Natan Eshel, a former top aide, was forced to resign in 2012 after allegations emerged that he harassed and intimidated a woman in the prime minister’s office, including taking pictures up her skirt.

Earlier this year, Mr Netanyahu’s son Yair came under fire after a recording emerged of him joyriding at taxpayer expense to Tel Aviv strip clubs and making misogynistic comments about strippers, waitresses and other women.

Over the weekend, Mr Dermer, who was perhaps Mr Netanyahu’s closest associate before taking office in Washington, confirmed he was warned in late 2016 by New York Times columnist Bret Stephens, then of the Wall Street Journal, about Mr Keyes’ questionable behaviour toward women.

The New York Times reported that Mr Stephens, who said he had barred Mr Keyes from visiting the Wall Street Journal offices because of harassment complaints of women there against him, warned Mr Dermer that “Keyes posed a risk to women in Israeli government offices”.

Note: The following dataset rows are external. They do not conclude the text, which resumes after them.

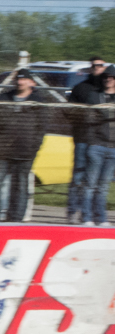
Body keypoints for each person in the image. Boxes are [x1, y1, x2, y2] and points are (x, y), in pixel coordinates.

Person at [0, 72, 52, 222]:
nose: (20, 82)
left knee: (20, 185)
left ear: (31, 82)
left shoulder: (38, 102)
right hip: (2, 151)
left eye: (24, 79)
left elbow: (42, 128)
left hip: (25, 151)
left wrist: (34, 147)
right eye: (18, 79)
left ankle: (16, 219)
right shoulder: (3, 98)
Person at [66, 57, 110, 223]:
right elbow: (68, 111)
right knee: (79, 175)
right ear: (90, 68)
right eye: (94, 65)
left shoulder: (108, 89)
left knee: (98, 180)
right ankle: (73, 211)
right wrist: (85, 117)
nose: (97, 68)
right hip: (83, 138)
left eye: (101, 65)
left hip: (102, 141)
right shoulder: (80, 88)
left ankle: (92, 213)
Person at [74, 69, 115, 227]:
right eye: (106, 77)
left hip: (113, 148)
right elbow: (88, 121)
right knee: (90, 184)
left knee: (103, 186)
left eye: (111, 77)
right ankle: (87, 217)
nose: (108, 79)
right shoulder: (94, 96)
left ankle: (101, 218)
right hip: (97, 146)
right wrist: (92, 142)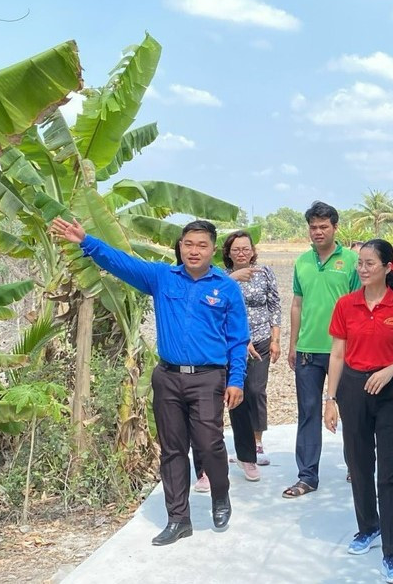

Mr Dermer said he did not report this further since he did not consider the harassment allegations criminal.

But Ms Elharrar noted in her letter to Mr Netanyahu that Mr Dermer was unqualified to judge this. Under Israeli law sexual harassment is a crime and public servants are required to report any knowledge of it.

Therefore, she said, she demanded Mr Dermer’s dismissal since “it is unreasonable that someone holding such a prominent position would violate the law so blatantly”.

Mr Netanyahu has yet to comment on the affair. Michal Rozin, a legislator with the opposition Meretz party, said his silence could be interpreted as tolerance of the alleged acts and she demanded he take a clear stance against sexual assault and harassment.